ФРАГМЕНТ ДОКУМЕНТА:
────────────────────
Ознакомительная версия.
Развенчание Луисом Менандом одного из кумиров века не могло не вызвать резкой отповеди, и она не заставила себя ждать. На страницах журнала New Republic член его редколлегии Лион Уизелтир резко выступил против ревизионизма в отношении Оруэлла. Этот ревизионизм имеет долгую историю, он зародился еще при жизни писателя. Правда, в то время как Менанд критикует его с позиций политического центра, пеняя на недооценку капитализма и вообще «свободного мира», как правило критика в адрес Оруэлла, притом самая яростная, раздавалась с левого фланга, из уст его предполагаемых единомышленников. В этом лагере Оруэлла изначально провозгласили предателем – не потому, что он критиковал сталинизм, в котором многие, и во многом благодаря ему, тоже вскоре разочаровались, а потому, что он делал это с такой беспощадной прямотой и беспристрастностью, что выдавал, так сказать, профессиональные секреты, выносил сор из избы. Оруэлл, независимо от его менявшихся и непоследовательных взглядов, изобличил сущность коммунистического гнета с такой силой, что у противников просто не осталось аргументов – для этого надо было по меньшей мере написать художественный эквивалент «Скотного двора» или «1984». Оруэлл на протяжении всей жизни был закоренелым одиночкой, а аргументы одиночки толпе опровергать не по силам.
По словам Лиона Уизелтира, Джордж Оруэлл принадлежит к числу тех немногих людей, которых в наш циничный постмодернистский век еще можно и должно брать себе в жизненные образцы. Его статус в глазах его ценителей – нечто близкое к святости, хотя совершенно светской. И совсем не важно, что возведение на подобный пьедестал наверняка вызвало бы у самого Оруэлла приступ иронического смеха. Он был поборником равенства во что бы то ни стало и любой ценой, и эту кость никак не проглотить кроткому центристу вроде Луиса Менанда.
Может быть, интереснее всего оценка, которую дает писателю некогда британский, а ныне американский журналист Кристофер Хитченс. Подобно Оруэллу, Хитченс всю свою жизнь провел на левом фланге политического спектра, обличая изъяны американского общества на страницах журнала Nation. С другой стороны, опять же подобно Оруэллу, с которым многие его сегодня сравнивают, Хитченс пронес через всю жизнь нравственные принципы, несовместимые с левым правоверием. Нравственные принципы вообще имеют свойство взрывать любую идеологию. Главным занятием Хитченса всегда было развенчание фальшивых авторитетов, невзирая на их убеждения, и в числе его жертв – репутации Уинстона Черчилля, матери Терезы, а в последние годы – ветерана американской дипломатии Генри Киссинджера, которого Хитченс провозгласил одним из главных военных преступников второй половины XX века.
Недавно у Кристофера Хитченса вышла книга «В чем значение Оруэлла», где он пытается дать обстоятельную оценку личности и творчеству знаменитого писателя. Одна из главных черт Оруэлла, которую он выделяет, – его невысокое мнение о самом себе, великое смирение, которое почти никогда не ассоциируется с литературным талантом в лучах славы. Вот как говорит об этом сам Кристофер Хитченс в интервью корреспонденту журнала Atlantic:
...
────────────────────
ПЕРЕЧЕНЬ ДАННЫХ:

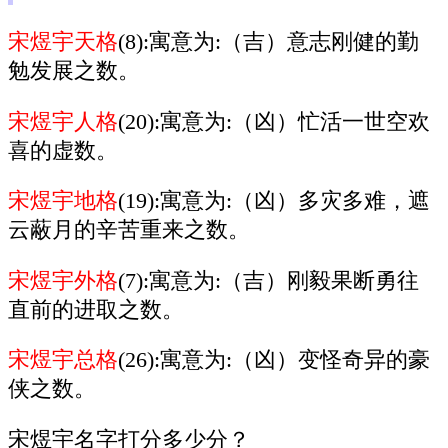
宋煜宇天格
(8):寓意为:（吉）意志刚健的勤
勉发展之数。
宋煜宇人格
(20):寓意为:（凶）忙活一世空欢
喜的虚数。
宋煜宇地格
(19):寓意为:（凶）多灾多难，遮
云蔽月的辛苦重来之数。
宋煜宇外格
(7):寓意为:（吉）刚毅果断勇往
直前的进取之数。
宋煜宇总格
(26):寓意为:（凶）变怪奇异的豪
侠之数。
宋煜宇名字打分多少分？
────────────────────
УСЛОВИЕ ЗАДАНИЯ:
Повторите без изменений отрывок из текста об Оруэлле, начиная со слов «По словам Лиона» и заканчивая словами «вроде Луиса Менанда.».

РЕЗУЛЬТАТ ВЫПОЛНЕНИЯ:
По словам Лиона Уизелтира, Джордж Оруэлл принадлежит к числу тех немногих людей, которых в наш циничный постмодернистский век еще можно и должно брать себе в жизненные образцы. Его статус в глазах его ценителей – нечто близкое к святости, хотя совершенно светской. И совсем не важно, что возведение на подобный пьедестал наверняка вызвало бы у самого Оруэлла приступ иронического смеха. Он был поборником равенства во что бы то ни стало и любой ценой, и эту кость никак не проглотить кроткому центристу вроде Луиса Менанда.